◆ **Record extracts**
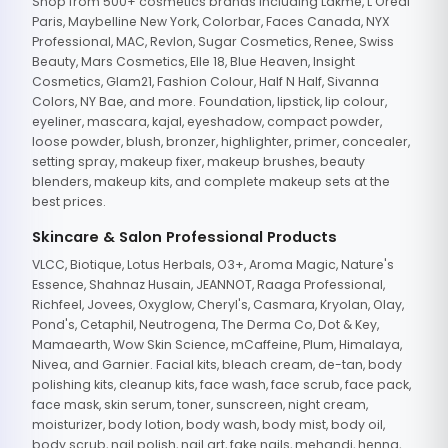
Shop from 500+ cosmetics brands including Lakme, L'Oreal
Paris, Maybelline New York, Colorbar, Faces Canada, NYX
Professional, MAC, Revlon, Sugar Cosmetics, Renee, Swiss
Beauty, Mars Cosmetics, Elle 18, Blue Heaven, Insight
Cosmetics, Glam21, Fashion Colour, Half N Half, Sivanna
Colors, NY Bae, and more. Foundation, lipstick, lip colour,
eyeliner, mascara, kajal, eyeshadow, compact powder,
loose powder, blush, bronzer, highlighter, primer, concealer,
setting spray, makeup fixer, makeup brushes, beauty
blenders, makeup kits, and complete makeup sets at the
best prices.
Skincare & Salon Professional Products
VLCC, Biotique, Lotus Herbals, O3+, Aroma Magic, Nature's
Essence, Shahnaz Husain, JEANNOT, Raaga Professional,
Richfeel, Jovees, Oxyglow, Cheryl's, Casmara, Kryolan, Olay,
Pond's, Cetaphil, Neutrogena, The Derma Co, Dot & Key,
Mamaearth, Wow Skin Science, mCaffeine, Plum, Himalaya,
Nivea, and Garnier. Facial kits, bleach cream, de-tan, body
polishing kits, cleanup kits, face wash, face scrub, face pack,
face mask, skin serum, toner, sunscreen, night cream,
moisturizer, body lotion, body wash, body mist, body oil,
body scrub, nail polish, nail art, fake nails, mehandi, henna,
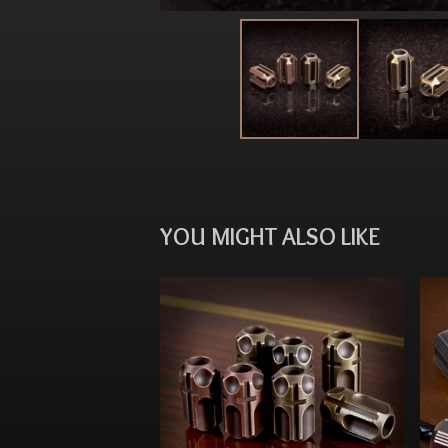
YOU MIGHT ALSO LIKE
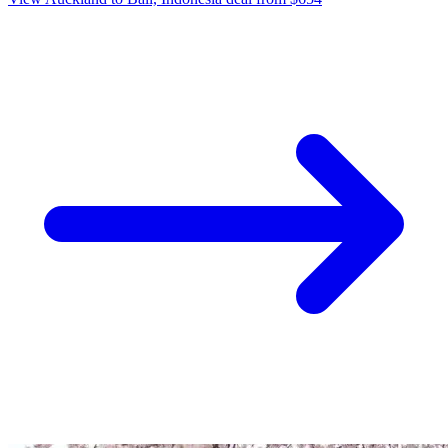
27 Mar
Auckland
Jetstar: Bali, Indonesia from Auckland $654 Return,
Christchurch $846 Return, Wellington $905 Return
[Apr-Jul]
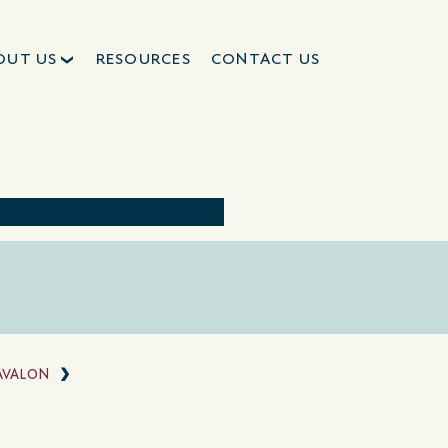
OUT US
RESOURCES
CONTACT US
AVALON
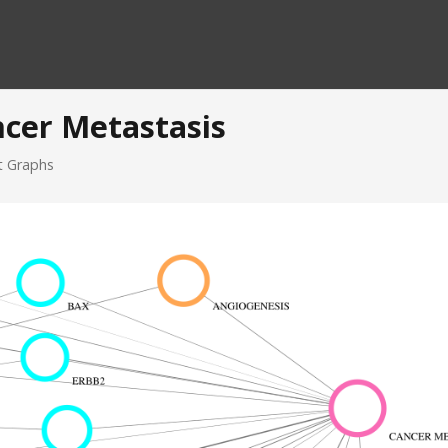
ncer Metastasis
it Graphs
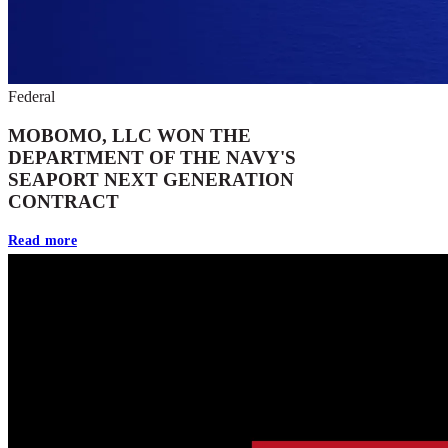
Federal
MOBOMO, LLC WON THE
DEPARTMENT OF THE NAVY'S
SEAPORT NEXT GENERATION
CONTRACT
Read more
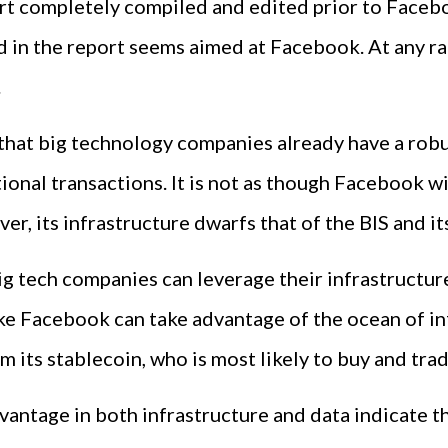
ort completely compiled and edited prior to Faceb
in the report seems aimed at Facebook. At any rate,
.
t that big technology companies already have a rob
onal transactions. It is not as though Facebook wi
er, its infrastructure dwarfs that of the BIS and it
big tech companies can leverage their infrastructur
ke Facebook can take advantage of the ocean of in
its stablecoin, who is most likely to buy and trade
dvantage in both infrastructure and data indicate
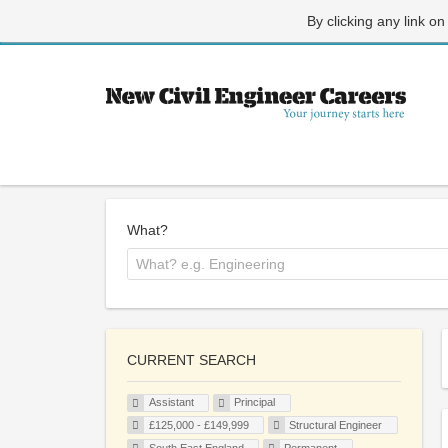
By clicking any link on
What?
CURRENT SEARCH
Assistant
Principal
£125,000 - £149,999
Structural Engineer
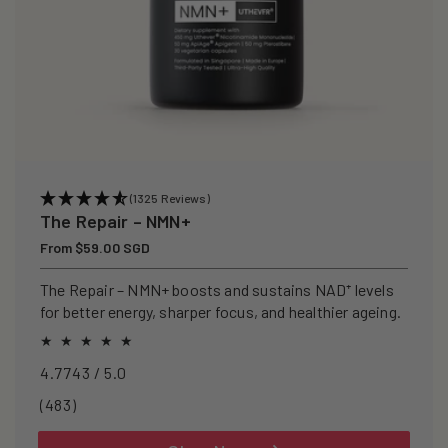
(1325 Reviews)
The Repair – NMN+
Regular
From $59.00 SGD
price
The Repair – NMN+ boosts and sustains NAD⁺ levels
for better energy, sharper focus, and healthier ageing.
4.7743 / 5.0
483
(483)
total
reviews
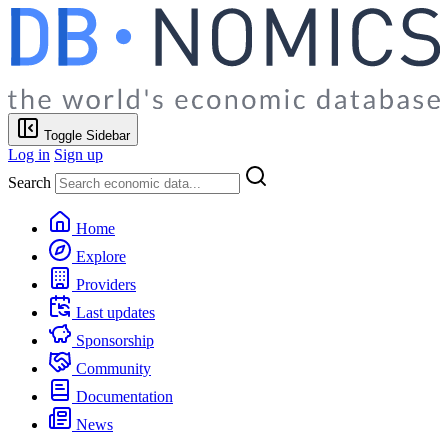
Toggle Sidebar
Log in
Sign up
Search
Home
Explore
Providers
Last updates
Sponsorship
Community
Documentation
News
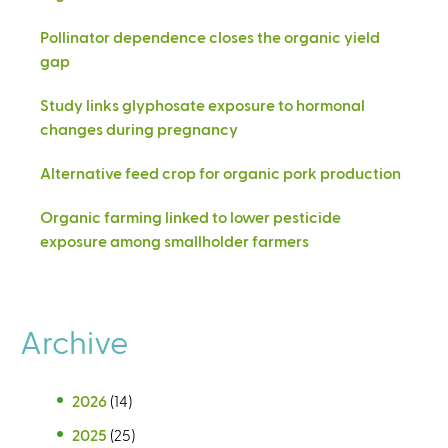
Pollinator dependence closes the organic yield
gap
Study links glyphosate exposure to hormonal
changes during pregnancy
Alternative feed crop for organic pork production
Organic farming linked to lower pesticide
exposure among smallholder farmers
Archive
2026
(14)
2025
(25)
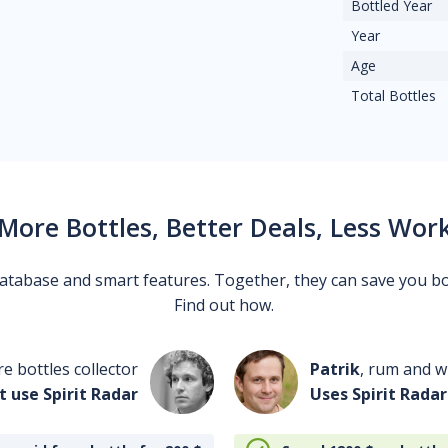
Bottled Year
Year
Age
Total Bottles
More Bottles, Better Deals, Less Wor
 database and smart features. Together, they can save you b
Find out how.
re bottles collector
Patrik
, rum and wh
t use Spirit Radar
Uses Spirit Radar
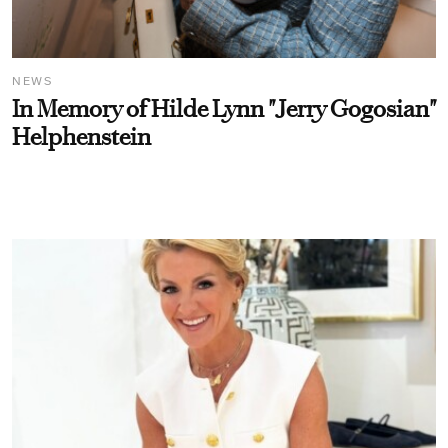
NEWS
In Memory of Hilde Lynn "Jerry Gogosian"
Helphenstein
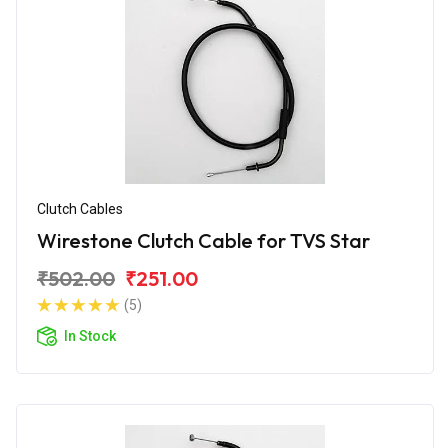
Clutch Cables
Wirestone Clutch Cable for TVS Star
₹502.00
₹251.00
(5)
In Stock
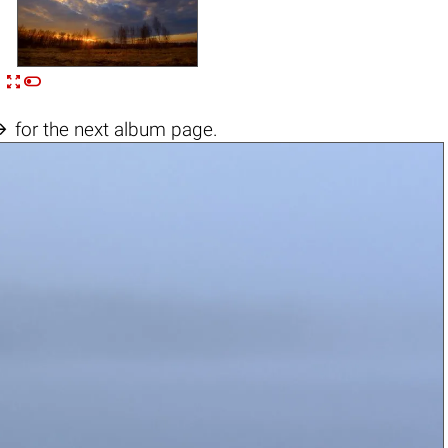


n

for the next album page.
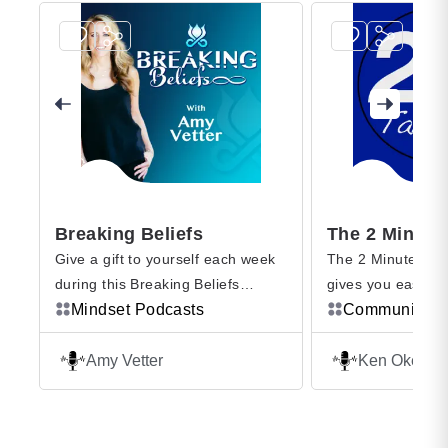
Breaking Beliefs
Give a gift to yourself each week
The 2 Minute Tak
during this Breaking Beliefs
gives you easy to
podcast to go on a self journey
Mindset Podcasts
that will improve y
Communicatio
and explore the internal beliefs
performance, and 
that drive your patterns and
Professional Spea
Amy Vetter
Ken Okel
habits that can show up in ways
former broadcaste
that prevent you from what you
understands what i
want most in your life, whether at
overwhelmed at w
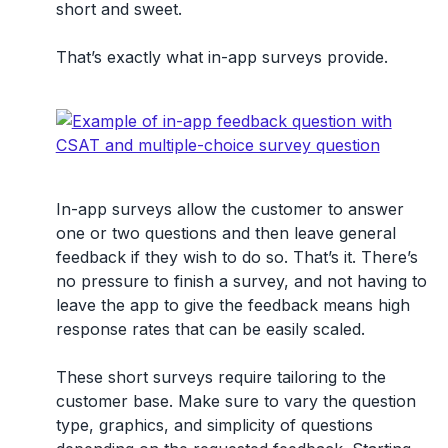
short and sweet.
That’s exactly what in-app surveys provide.
In-app surveys allow the customer to answer
one or two questions and then leave general
feedback if they wish to do so. That’s it. There’s
no pressure to finish a survey, and not having to
leave the app to give the feedback means high
response rates that can be easily scaled.
These short surveys require tailoring to the
customer base. Make sure to vary the question
type, graphics, and simplicity of questions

◆ **What to produce**
A word-for-word transcription of the listing is needed, minus its images.

◆ **Result**
Shop from 500+ cosmetics brands including Lakme, L'Oreal
Paris, Maybelline New York, Colorbar, Faces Canada, NYX
Professional, MAC, Revlon, Sugar Cosmetics, Renee, Swiss
Beauty, Mars Cosmetics, Elle 18, Blue Heaven, Insight
Cosmetics, Glam21, Fashion Colour, Half N Half, Sivanna
Colors, NY Bae, and more. Foundation, lipstick, lip colour,
eyeliner, mascara, kajal, eyeshadow, compact powder,
loose powder, blush, bronzer, highlighter, primer, concealer,
setting spray, makeup fixer, makeup brushes, beauty
blenders, makeup kits, and complete makeup sets at the
best prices.
Skincare & Salon Professional Products
VLCC, Biotique, Lotus Herbals, O3+, Aroma Magic, Nature's
Essence, Shahnaz Husain, JEANNOT, Raaga Professional,
Richfeel, Jovees, Oxyglow, Cheryl's, Casmara, Kryolan, Olay,
Pond's, Cetaphil, Neutrogena, The Derma Co, Dot & Key,
Mamaearth, Wow Skin Science, mCaffeine, Plum, Himalaya,
Nivea, and Garnier. Facial kits, bleach cream, de-tan, body
polishing kits, cleanup kits, face wash, face scrub, face pack,
face mask, skin serum, toner, sunscreen, night cream,
moisturizer, body lotion, body wash, body mist, body oil,
body scrub, nail polish, nail art, fake nails, mehandi, henna,
YOU MIGHT ALSO LIKE
27 Mar
Auckland
Jetstar: Bali, Indonesia from Auckland $654 Return,
Christchurch $846 Return, Wellington $905 Return
[Apr-Jul]
OUT US
RESOURCES
CONTACT US
AVALON
ncer Metastasis
it Graphs
Federal
MOBOMO, LLC WON THE
DEPARTMENT OF THE NAVY'S
SEAPORT NEXT GENERATION
CONTRACT
Read more
ort completely compiled and edited prior to Faceb
in the report seems aimed at Facebook. At any rate,
.
t that big technology companies already have a rob
onal transactions. It is not as though Facebook wi
er, its infrastructure dwarfs that of the BIS and it
big tech companies can leverage their infrastructur
ke Facebook can take advantage of the ocean of in
its stablecoin, who is most likely to buy and trade
dvantage in both infrastructure and data indicate
By clicking any link on
What?
CURRENT SEARCH
Assistant
Principal
£125,000 - £149,999
Structural Engineer
(1325 Reviews)
The Repair – NMN+
Regular
From $59.00 SGD
price
The Repair – NMN+ boosts and sustains NAD⁺ levels
for better energy, sharper focus, and healthier ageing.
4.7743 / 5.0
483
(483)
total
reviews
Toggle Sidebar
Log in
Sign up
Search
Home
Explore
Providers
Last updates
Sponsorship
Community
Documentation
News
Pollinator dependence closes the organic yield
gap
Study links glyphosate exposure to hormonal
changes during pregnancy
Alternative feed crop for organic pork production
Organic farming linked to lower pesticide
exposure among smallholder farmers
Archive
2026
(14)
2025
(25)
Bottled Year
Year
Age
Total Bottles
More Bottles, Better Deals, Less Wor
 database and smart features. Together, they can save you b
Find out how.
re bottles collector
Patrik
, rum and wh
t use Spirit Radar
Uses Spirit Radar
NEWS
In Memory of Hilde Lynn "Jerry Gogosian"
Helphenstein
Clutch Cables
Wirestone Clutch Cable for TVS Star
₹502.00
₹251.00
(5)
In Stock


n

for the next album page.
Breaking Beliefs
Give a gift to yourself each week
The 2 Minute Tak
during this Breaking Beliefs
gives you easy to
podcast to go on a self journey
Mindset Podcasts
that will improve y
Communicatio
and explore the internal beliefs
performance, and 
that drive your patterns and
Professional Spea
Amy Vetter
Ken Okel
habits that can show up in ways
former broadcaste
that prevent you from what you
understands what i
want most in your life, whether at
overwhelmed at w
short and sweet.
That’s exactly what in-app surveys provide.
In-app surveys allow the customer to answer
one or two questions and then leave general
feedback if they wish to do so. That’s it. There’s
no pressure to finish a survey, and not having to
leave the app to give the feedback means high
response rates that can be easily scaled.
These short surveys require tailoring to the
customer base. Make sure to vary the question
type, graphics, and simplicity of questions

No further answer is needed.